The Republic was at the forefront of the Brexit debate though. As a member of the EU, it was bound by any joint decisions in this regard but it appears as if Dublin made its voice heard very clearly albeit in diplomatic circles more so than via public statements and greatly helped to prepare for last week's compromise deal.

Besides, public support for the EU is at an all-time high, currently standing at 90 percent, a dream figure in most other member states. It underlines that her citizens want to remain in the EU yet want to make the most of Brexit now that it has become reality, too.

Belfast's concerns

Northern Ireland and its population suffered greatly in past conflicts. There was a time when few would visit or invest in this fine part of the U.K. The hard border between the north and the south added to tensions. The Good Friday Agreement played a crucial role in the return to peace and this is written in the context of that there had always been groups in favor of a closer union with London and others who prefer a national unity strategy for the entire island of Ireland.

Brexit, unfortunately, brought back memories of that past as old divisions popped up once more. Not surprisingly over here there was a clear majority vote "Remain" (56 percent).

However, as Theresa May needs partners for her otherwise minority government, it seems likely that by the time the deal goes for a vote in the Parliament, the Democratic Unionist Party (DUP) would not vote for it. But when listening in on entrepreneurs and the wider business community, including those active in the agricultural sector, one understands that they actually support May's third Brexit way which could see the whole of the U.K. staying in some form of a Customs Union with the EU unless a separate and all-encompassing free trade agreement would be agreed upon.

What is encouraging up here, too, is that we find fault lines and ideological divisions but nothing of the sort that rocked Northern Ireland's peace and stability previously. It is all about debating what is best for Northern Ireland and its relations with the Republic. Opinion is more fractured in the Republic though.

What impacts Northern Ireland most is the question about what the term "backstop" actually implies.
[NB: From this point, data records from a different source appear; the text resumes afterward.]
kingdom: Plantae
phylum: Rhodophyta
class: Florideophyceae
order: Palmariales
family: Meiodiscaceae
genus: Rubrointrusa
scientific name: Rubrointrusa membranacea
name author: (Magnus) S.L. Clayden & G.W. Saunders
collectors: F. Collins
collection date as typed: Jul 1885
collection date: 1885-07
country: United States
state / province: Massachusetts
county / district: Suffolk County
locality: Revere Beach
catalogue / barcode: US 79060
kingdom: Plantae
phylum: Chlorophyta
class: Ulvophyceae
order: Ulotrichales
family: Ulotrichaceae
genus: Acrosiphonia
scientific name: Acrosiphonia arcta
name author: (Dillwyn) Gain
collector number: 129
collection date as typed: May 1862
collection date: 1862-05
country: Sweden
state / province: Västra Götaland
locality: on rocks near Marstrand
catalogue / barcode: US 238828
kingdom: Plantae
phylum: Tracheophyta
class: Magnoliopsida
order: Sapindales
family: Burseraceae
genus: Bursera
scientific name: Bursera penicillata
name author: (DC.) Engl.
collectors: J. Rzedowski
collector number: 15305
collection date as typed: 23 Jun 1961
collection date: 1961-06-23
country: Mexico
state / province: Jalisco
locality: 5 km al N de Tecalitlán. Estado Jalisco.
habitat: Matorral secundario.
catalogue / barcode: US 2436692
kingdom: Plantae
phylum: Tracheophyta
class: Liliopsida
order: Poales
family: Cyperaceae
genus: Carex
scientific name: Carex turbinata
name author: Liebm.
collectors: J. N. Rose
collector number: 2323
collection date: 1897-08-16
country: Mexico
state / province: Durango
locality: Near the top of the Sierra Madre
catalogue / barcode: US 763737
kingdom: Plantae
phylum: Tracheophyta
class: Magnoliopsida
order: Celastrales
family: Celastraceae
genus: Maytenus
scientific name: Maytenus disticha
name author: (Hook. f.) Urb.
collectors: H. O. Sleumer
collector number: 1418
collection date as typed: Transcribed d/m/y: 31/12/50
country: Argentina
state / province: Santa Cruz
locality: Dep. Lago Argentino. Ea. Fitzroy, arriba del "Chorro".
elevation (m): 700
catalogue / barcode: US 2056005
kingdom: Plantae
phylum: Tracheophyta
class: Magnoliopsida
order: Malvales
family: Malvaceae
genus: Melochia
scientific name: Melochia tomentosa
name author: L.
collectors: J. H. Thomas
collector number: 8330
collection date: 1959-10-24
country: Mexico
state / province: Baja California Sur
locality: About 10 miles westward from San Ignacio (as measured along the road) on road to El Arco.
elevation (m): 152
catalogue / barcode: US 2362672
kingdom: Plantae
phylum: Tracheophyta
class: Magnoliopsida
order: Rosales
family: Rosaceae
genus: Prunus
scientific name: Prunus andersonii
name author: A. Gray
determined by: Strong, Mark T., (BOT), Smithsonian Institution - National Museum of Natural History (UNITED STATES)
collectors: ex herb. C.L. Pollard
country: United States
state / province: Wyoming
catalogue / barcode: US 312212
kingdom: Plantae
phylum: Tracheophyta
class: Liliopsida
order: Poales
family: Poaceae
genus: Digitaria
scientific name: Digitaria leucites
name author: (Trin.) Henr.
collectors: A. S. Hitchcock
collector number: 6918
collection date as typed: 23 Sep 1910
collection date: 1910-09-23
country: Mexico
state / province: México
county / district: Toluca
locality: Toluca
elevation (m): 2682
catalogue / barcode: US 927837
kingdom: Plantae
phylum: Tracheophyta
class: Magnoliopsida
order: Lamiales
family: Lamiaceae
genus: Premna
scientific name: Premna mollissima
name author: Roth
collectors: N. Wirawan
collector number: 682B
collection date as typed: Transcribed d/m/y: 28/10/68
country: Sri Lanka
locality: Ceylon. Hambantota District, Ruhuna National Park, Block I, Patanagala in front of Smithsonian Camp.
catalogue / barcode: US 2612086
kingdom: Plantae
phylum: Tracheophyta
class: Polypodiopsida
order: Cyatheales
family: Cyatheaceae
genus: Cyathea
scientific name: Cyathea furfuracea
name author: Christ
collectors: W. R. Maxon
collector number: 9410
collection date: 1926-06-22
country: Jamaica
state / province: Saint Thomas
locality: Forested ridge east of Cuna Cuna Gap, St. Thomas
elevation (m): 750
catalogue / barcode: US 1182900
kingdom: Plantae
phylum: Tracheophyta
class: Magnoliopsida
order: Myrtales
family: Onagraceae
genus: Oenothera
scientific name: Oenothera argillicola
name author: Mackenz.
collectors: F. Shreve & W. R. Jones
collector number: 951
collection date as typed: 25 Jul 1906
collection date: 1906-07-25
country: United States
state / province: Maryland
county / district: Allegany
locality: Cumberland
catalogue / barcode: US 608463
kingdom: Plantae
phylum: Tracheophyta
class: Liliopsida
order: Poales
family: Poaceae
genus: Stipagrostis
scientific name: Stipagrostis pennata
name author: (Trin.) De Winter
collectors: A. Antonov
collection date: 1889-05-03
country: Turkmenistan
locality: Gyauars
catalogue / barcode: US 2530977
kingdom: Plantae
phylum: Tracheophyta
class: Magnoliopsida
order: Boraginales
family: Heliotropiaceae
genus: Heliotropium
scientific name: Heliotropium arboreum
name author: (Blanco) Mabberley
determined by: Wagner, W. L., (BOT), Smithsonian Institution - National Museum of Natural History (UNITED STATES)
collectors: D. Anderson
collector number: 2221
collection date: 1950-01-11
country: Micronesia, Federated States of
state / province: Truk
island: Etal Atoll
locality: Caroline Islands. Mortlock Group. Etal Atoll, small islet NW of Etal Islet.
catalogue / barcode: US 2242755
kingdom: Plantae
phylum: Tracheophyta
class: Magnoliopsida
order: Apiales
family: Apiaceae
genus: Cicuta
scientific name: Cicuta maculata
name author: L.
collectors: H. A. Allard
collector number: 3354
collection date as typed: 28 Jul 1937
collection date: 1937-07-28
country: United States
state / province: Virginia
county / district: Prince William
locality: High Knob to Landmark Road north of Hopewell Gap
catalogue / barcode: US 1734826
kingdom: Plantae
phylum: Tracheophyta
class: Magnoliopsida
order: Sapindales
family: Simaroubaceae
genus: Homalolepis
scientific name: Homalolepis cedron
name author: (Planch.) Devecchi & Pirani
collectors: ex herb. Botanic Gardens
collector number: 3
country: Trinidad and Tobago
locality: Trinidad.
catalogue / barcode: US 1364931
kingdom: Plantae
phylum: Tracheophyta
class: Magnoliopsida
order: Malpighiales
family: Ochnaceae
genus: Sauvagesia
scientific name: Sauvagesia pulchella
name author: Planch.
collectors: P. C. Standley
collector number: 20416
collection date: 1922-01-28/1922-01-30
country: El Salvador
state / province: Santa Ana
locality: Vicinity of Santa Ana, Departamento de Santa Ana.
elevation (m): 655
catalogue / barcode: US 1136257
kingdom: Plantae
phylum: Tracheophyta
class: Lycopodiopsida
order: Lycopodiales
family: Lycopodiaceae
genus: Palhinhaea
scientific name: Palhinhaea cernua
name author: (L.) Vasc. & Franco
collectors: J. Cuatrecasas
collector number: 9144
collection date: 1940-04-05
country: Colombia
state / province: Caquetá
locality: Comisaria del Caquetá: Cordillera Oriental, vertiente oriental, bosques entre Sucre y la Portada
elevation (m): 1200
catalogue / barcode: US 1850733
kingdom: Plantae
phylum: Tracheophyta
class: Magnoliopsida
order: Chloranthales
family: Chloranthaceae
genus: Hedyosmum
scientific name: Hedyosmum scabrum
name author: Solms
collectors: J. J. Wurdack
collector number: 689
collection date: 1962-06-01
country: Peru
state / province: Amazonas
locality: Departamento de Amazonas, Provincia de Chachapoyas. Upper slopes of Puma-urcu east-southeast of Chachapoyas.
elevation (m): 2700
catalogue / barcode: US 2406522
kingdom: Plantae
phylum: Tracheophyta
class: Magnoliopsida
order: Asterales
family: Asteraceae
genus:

It is commonly understood that it entails that if there is a last-minute no-deal between London and Brussels that Northern Ireland would somehow stay in the Customs Union hence avoiding an external border between the EU and Northern Ireland. What few have calculated as of yet is another scenario: populist sentiment in the U.K. gains the upper hand, early elections are called for one reason or the other and a second Brexit referendum is tabled. Then all currently agreed upon parameters would be open to renegotiating with an open outcome unless "Remain" would win.

Brexit still in the making

After a rocky Cabinet ride, British parliamentarians must still approve or reject Theresa May's third way Brexit deal, too. Thus confusion still surrounds an otherwise much-cherished announcement, much cherished if seen from an Irish-Irish perspective. Yet many on the mainland argue that her deal is not what the British people had been asked to vote upon in 2016; they either say that the only solution is a new Brexit referendum or to scrap the present accord and renegotiate. Leading Cabinet members, as well as Brexit Secretary Dominic Raab, resigned over the matter.

The most pressing question is whether in the case of a hard Brexit, which is theoretically unfortunately still an option, perhaps after early elections and perhaps even after a second referendum in the U.K. should "Leave" gain the upper hand again although "Remain" would expect to come out victorious, too, the CTA can survive.

The moment CTA is shelved or suspended or even only substantially modified, a hard border is on the negotiating tables once again. From what one hears both in the Republic and in Northern Ireland something which must be avoided at all costs yet approaches may differ, see the DUP's stance for example. One can only hope that in the interest of peace for the Republic of Ireland as well as Northern Ireland that whoever negotiates for either London or Brussels today and tomorrow will keep this in mind.